Prompt:
Print the listing in its entirety and exactly, leaving out images.

Dataset excerpts:
━━━━

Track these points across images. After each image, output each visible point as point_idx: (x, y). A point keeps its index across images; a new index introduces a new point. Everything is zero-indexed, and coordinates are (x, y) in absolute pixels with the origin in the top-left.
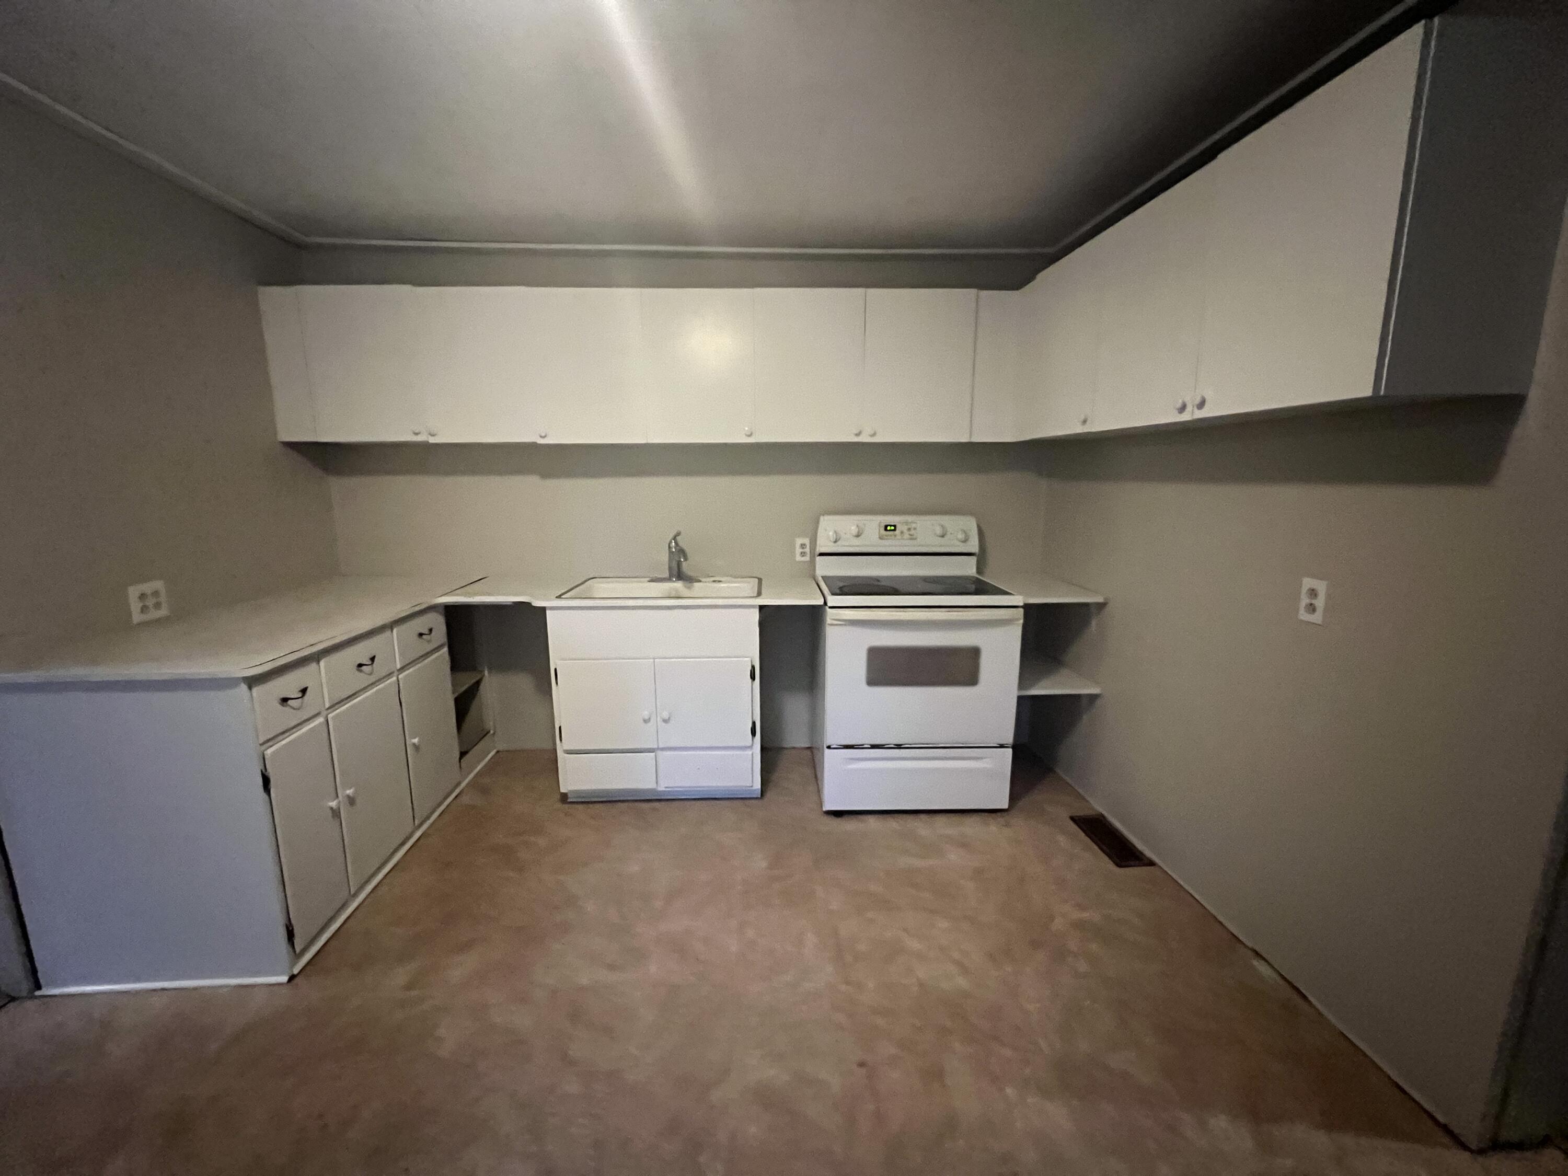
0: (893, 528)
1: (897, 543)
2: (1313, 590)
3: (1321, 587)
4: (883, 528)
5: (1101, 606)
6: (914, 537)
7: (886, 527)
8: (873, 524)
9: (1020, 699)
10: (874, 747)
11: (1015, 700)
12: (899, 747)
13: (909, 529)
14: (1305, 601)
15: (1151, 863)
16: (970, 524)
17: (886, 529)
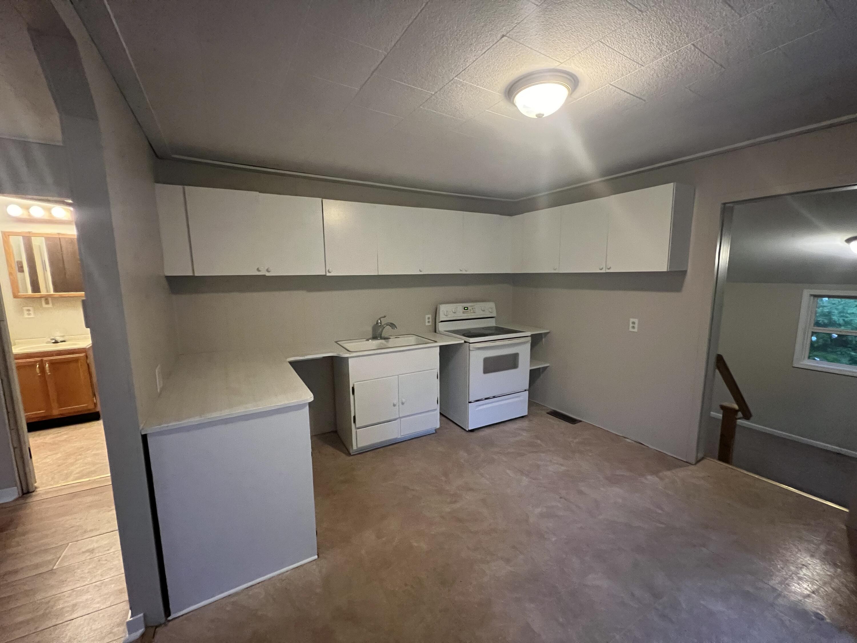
0: (467, 308)
1: (469, 314)
2: (633, 322)
3: (636, 321)
4: (463, 310)
5: (546, 334)
6: (475, 311)
7: (465, 308)
8: (460, 307)
9: (531, 370)
10: (486, 399)
11: (529, 371)
12: (494, 397)
13: (473, 309)
14: (631, 325)
15: (580, 421)
16: (492, 305)
17: (465, 309)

━━━━

Output of the task:
Track these points across images. After each image, output each visible point as point_idx: (x, y). A point keeps its index across images; a new index introduces a new point. Everything is zero-indexed, and coordinates are (x, y) in absolute pixels with the origin in the top-left.
0: (893, 528)
1: (897, 543)
2: (1313, 590)
3: (1321, 587)
4: (883, 528)
5: (1101, 606)
6: (914, 537)
7: (886, 527)
8: (873, 524)
9: (1020, 699)
10: (874, 747)
11: (1015, 700)
12: (899, 747)
13: (909, 529)
14: (1305, 601)
15: (1151, 863)
16: (970, 524)
17: (886, 529)
0: (467, 308)
1: (469, 314)
2: (633, 322)
3: (636, 321)
4: (463, 310)
5: (546, 334)
6: (475, 311)
7: (465, 308)
8: (460, 307)
9: (531, 370)
10: (486, 399)
11: (529, 371)
12: (494, 397)
13: (473, 309)
14: (631, 325)
15: (580, 421)
16: (492, 305)
17: (465, 309)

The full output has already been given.